As of June 30, 2016 vSphere Enterprise licence will no longer be available. As more and more customers start moving to Enterprise Plus licencing scheme, we will see wider adoption of Enterprise Plus features, such as vSphere Distributed Switch, SIOC, NIOC and Storage DRS.
Therefore, there will be a continuing demand in better coverage of these features and I want to start blogging about them more to meet this demand. And the first blog will be about one of the hidden gems – vSphere distributed switch Health Check.
Feature overview
The reason why I picked health check specifically is because it’s very helpful when troubleshooting connectivity issues on vSphere distributed switch uplinks. But at the same time it’s lesser known, because it’s buried deep in vDS setting section, available only from the Web Client and is disabled by default.
vDS health check is capable of doing the following tests:
- VLAN and MTU
- Teaming and failover
By sending broadcasts from one link and receiving them from another, vDS health check can determine if a VLAN is not allowed on a trunk or there is an MTU mismatch. In the same way if you’re using LACP, vDS will alert you if there are any port channel misconfigurations.
Usage example
Before you can start using vDS health check you need to enable it in vSphere Web Client > Networking > dvSwitch > Manage > Settings > Health check. Click on the Edit button and enable both tests.
Now if you go to the Monitor tab and click on the Health section, after a few minutes of initial checks you will see a per host breakdown of identified issues.
In my case I was able to immediately determine that VLAN 120 was not trunked on the physical switch. The port group this VLAN ID was assigned to had no VMs at the time. And the issues was fixed proactively, before it could start causing issues.
Possible use cases
The above example is a very straightforward one. VLAN was not added to the trunk port on the physical switch on any of the uplink ports and the issue would’ve been determined right after the first VM was added to the port group.

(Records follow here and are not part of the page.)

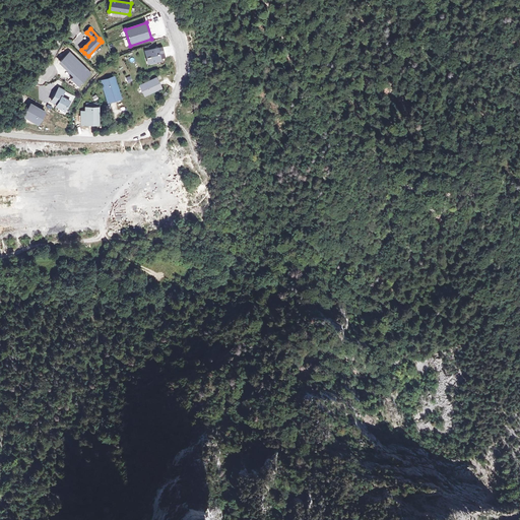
[(92,39),(91,38),(84,46),(85,47),(92,39)]
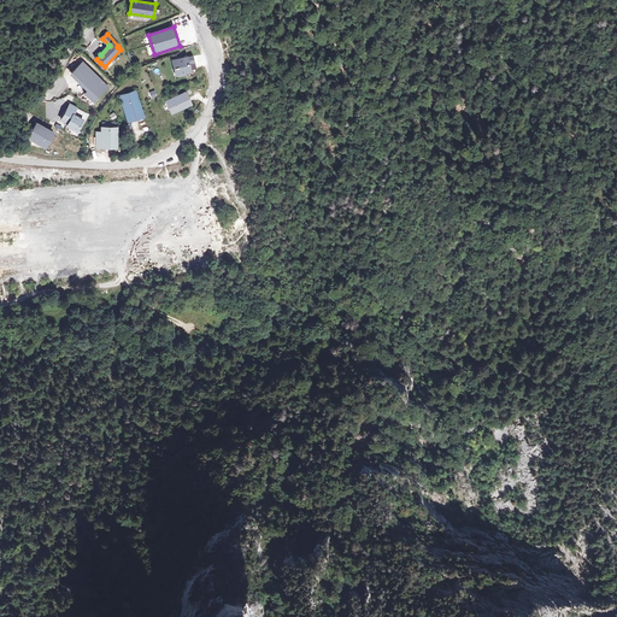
[(186,58),(172,62),(175,69),(177,69),(178,74),(189,71),(186,58)]
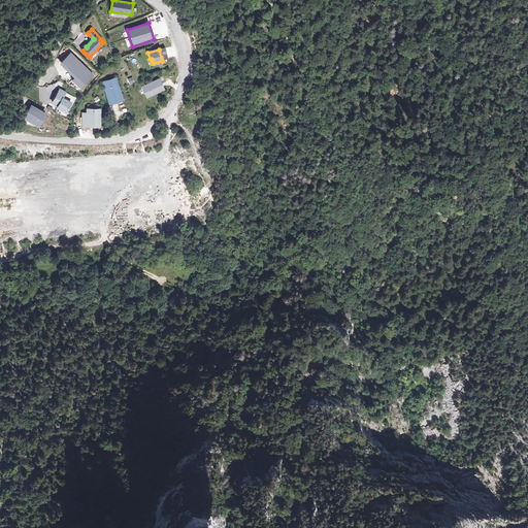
[(92,75),(70,54),(61,63),(76,77),(73,81),(79,88),(92,75)]
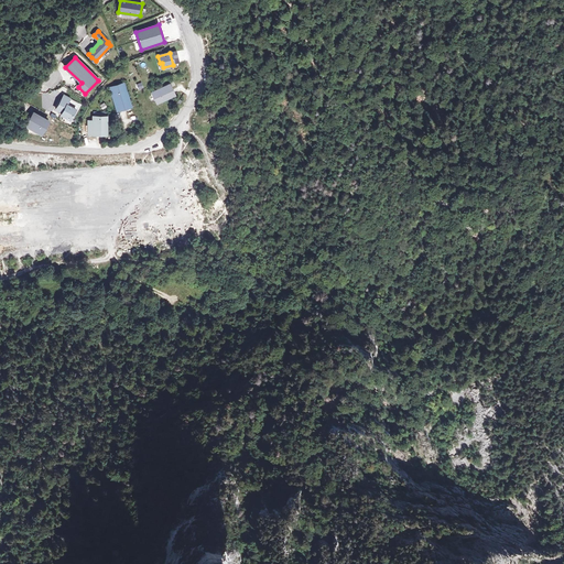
[(125,84),(109,88),(117,111),(131,107),(125,84)]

But what if the VLAN was missing only on one of the host’s uplinks? VM would be running fine on another host and after a vMotion (during a potential maintenance work on that host) it could get migrated to the affected host and lose connectivity. Result – impact to production workloads and time wasted on troubleshooting.
MTU checks are particularly helpful for the environments where a non-standard MTU size is used, such as 9000 byte jumbo frames for iSCSI. It’s important for MTU to match on both vDS and physical switch. This check confirms exactly that.
And last but not least, teaming and failover tests can be useful when you’re using LACP capability of vDS and one of the uplinks is not added to the port channel configuration, which can also cause some nasty issues.
Conclusion
In my opinion vSphere Distributed Switch Health Check is one of those valuable, but overlooked features. I suggest to give it a go if you haven’t already done so. It will notify you for any newly introduced network issues or who knows, maybe it will even find a network mismatch in your current vDS configuration.